• About Us | Sacramento Developmental Disability Services

    Ruth Mize Myers, MD

    Phone: (952) 457-9039

    Ruth “call me Ruth” Myers, MD, is a neurological psychiatrist who has been specializing and working with persons with intellectual disabilities and complex needs for just over 25 years. For the past twenty years, she has specialized in providing comprehensive assessment and services to persons who have complex needs in the United States, Canada, and Great Britain,. Prior to serving as a physician she worked in various direct care positions. She has completed a number of epidemiology and outcomes database studies, has authored numerous publications, and has presented training all over North America and Europe. She has been listed with The Best Doctors in America since 1994. She has served as a Board Examiner and Senior Board Examiner for the American Board of Psychiatry and Neurology since 1992. She was a member of the faculty of the Department of Psychiatry at the University of Colorado for many years and has guest faculty appointments at a number of other medical schools. She rarely admits that she grew up in Cleveland, and prefers instead to reference that she lived in and practiced in Colorado for 18 years, before moving to Maine, Virginia, and now Minnesota. Her strength is the quality of work produced after she started to collaborate with Steve Myers. Her weaknesses include detective novels, movies where the good guys always win, and really strong coffee.

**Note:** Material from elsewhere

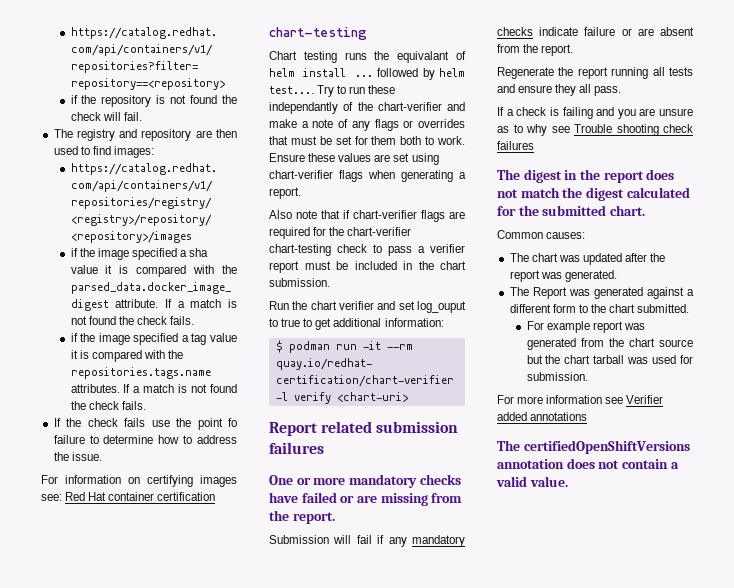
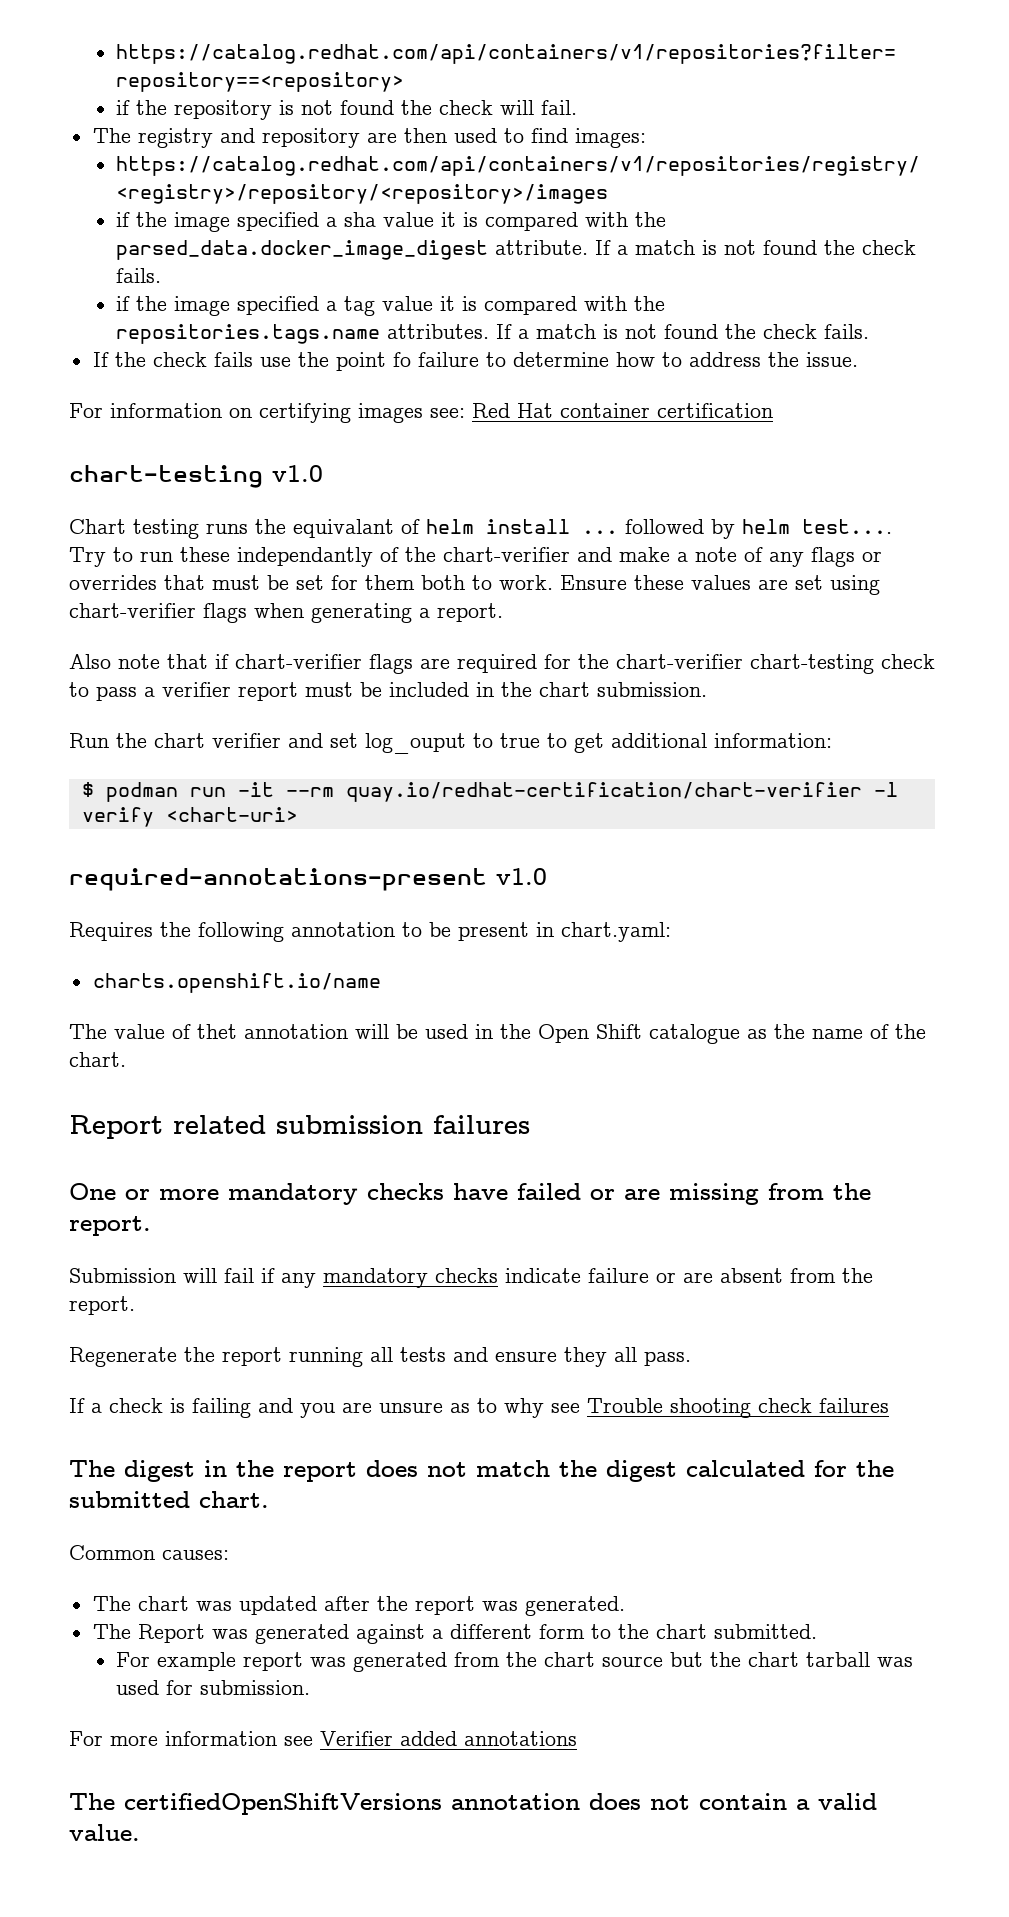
(367, 33) none -> [272,465,323,482] v1.0
(408, 397) none -> [69,868,547,891] [69,922,671,942] [92,973,381,993] [69,1024,926,1044] [69,1052,126,1067] // required-annotations-present v1.0 // Requires the following annotation to be present in chart.yaml: // charts.openshift.io/name // The value of thet annotation will be used in the Open Shift catalogue as the name of the chart.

    Stephen Paul Myers, Ph.D., bcba-d

    Stephen “call me Steve” Myers, PhD, bcba-d has been working with persons with intellectual disabilities and complex needs for over 35 years. He has worked all over the United States, assisting individuals in facilities and community settings. His expertise is in updating behavioral technology to serve people in a way that is both helpful and humanistic. He has participated in the closing of Developmental Centers in Oklahoma and Tennessee. He has been the Chief Behavior Analyst at institutional and community settings in Tennessee, Illinois, Kentucky, Maine, and Virginia. He was the first State Director of Psychological and Behavior Services for Alabama’s Department of Mental Retardation. He and his future wife Dr. Ruth Ryan collaborated in improving behavioral and psychiatric services to the point where the State of Alabama could finally settle the historic Wyatt v Stickney lawsuit. He has presented training and conducted assessments in most of the United States, a couple of places in Canada, and Ruth once dragged him off to England. Steve grew up in many very flat places, like Topeka, Kansas, and has said many times... “Lord, please don’t let me die on the prairie.” He will tell you his greatest claim to fame is that he is Ruth’s chauffer.